Aufgabe
Schreib den Text über die Reisen der Außenministerin nach Paris und Indien im Anschluss an seinen letzten Satz weiter.

Ausgewählter Auszug

------------------------

Ihre Eindrücke von vor Ort wird die Außenministerin nach Paris mitnehmen, wo sie morgen, am Donnerstag, an der von Frankreich organisierten Libanonkonferenz teilnimmt. Dort stehen neben der sich verschlechternden humanitären Lage auch die internationalen diplomatischen Anstrengungen in Richtung einer Einstellung der Kampfhandlungen und auf Schritte zur Überwindung der politischen Krise in Libanon im Fokus.
Ich kann Ihnen auch sagen, dass die Außenministerin, wie Sie vielleicht bei uns auf X gesehen haben, am Montag, also im Vorlauf zu dieser Reise, mit ihrem israelischen Amtskollegen telefoniert hat und auch diese Eindrücke auf die heutige Reise sowie auf die Konferenz am Donnerstag mitnimmt.
Sodann darf ich Ihnen, anknüpfend an die Ankündigung der stellvertretenden Regierungssprecherin ‑ das war hier am Montag eine Fragestellung ‑, mitteilen, dass sich die Reise der Außenministerin in die Republik Indien fortsetzt, und zwar zu den Regierungskonsultationen, an denen sie teilnimmt. Sie wird dort am Freitag, den 25. Oktober, an den siebenten deutsch-indischen Regierungskonsultationen teilnehmen.
Der Indopazifik allgemein, aber auch Indien ganz speziell sind für Deutschland und Europa von essenzieller Bedeutung. Deshalb intensiviert die Bundesregierung ihre Beziehungen zu Partnern in der Region. Indien ist, wie Sie wissen, nicht nur das bevölkerungsreichste Land und die fünftgrößte Volkswirtschaft der Welt, sondern spielt auch für uns als wichtiger strategischer Partner eine essenzielle Rolle. Das wird durch die Tatsache unterstrichen, dass es die siebenten Regierungskonsultationen sind.
Die Themenpalette wurde am Montag bereits genannt. Sie umfasst Fragen der Wirtschaft, des Klimaschutzes, natürlich auch einen Vorgriff auf die Weltklimakonferenz bis hin zum Thema der Fachkräftemobilität. Diese Fragen beschäftigen auch uns im Auswärtigen Amt intensiv. Die Außenministerin wird am Freitag gemeinsam mit Bundesminister Heil mit indischen Fachkräften zusammenkommen und im Anschluss ihren indischen Amtskollegen Jaishankar zu bilateralen Gesprächen treffen.

------------------------

Datenteil
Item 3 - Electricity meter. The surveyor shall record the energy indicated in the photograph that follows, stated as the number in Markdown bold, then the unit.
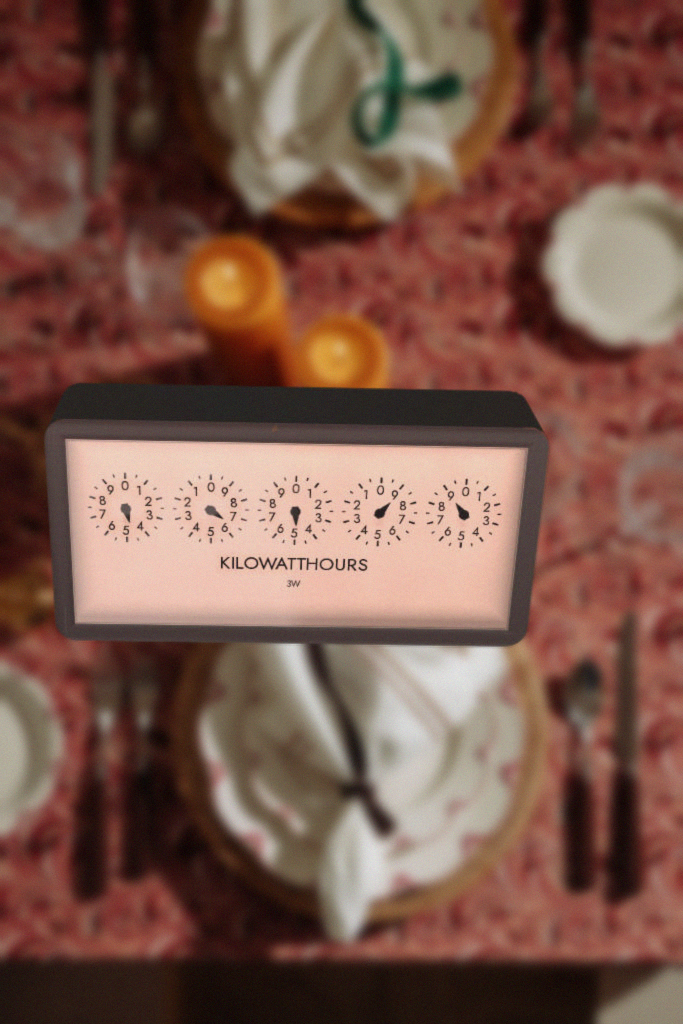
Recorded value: **46489** kWh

------------------------

Antwort unten
Am Samstag steht auch noch der Fregattenbesuch in Goa gemeinsam mit dem Bundeskanzler an. Die deutsche Marine macht heute im Rahmen ihres Indo-Pacific Deployment Station und ist derzeit mit der Fregatte „Baden-Württemberg“ und dem Einsatzgruppenversorger „Frankfurt am Main“ vor Ort.
Frage
Frau Deschauer, könnten Sie bitte sagen, wie die Außenministerin nach Indien kommt? Fliegt sie zusammen mit dem Bundeskanzler, oder ist noch ein drittes Flugzeug in Richtung Indiens unterwegs? Denn Herr Habeck startet ja heute schon.
Deschauer (AA)
Ich kann Ihnen sagen, dass die Außenministerin, wie Sie dem von mir angekündigten Reiseverlauf entnommen haben, vorher für die Bundesregierung an der Libanonkonferenz in Paris teilnimmt. Das heißt, dass sie sich von dort nach Indien begeben wird, das Ganze mit Linienflug.
Zusatzfrage
Fliegt sie mit dem Kanzler zurück?
Deschauer (AA)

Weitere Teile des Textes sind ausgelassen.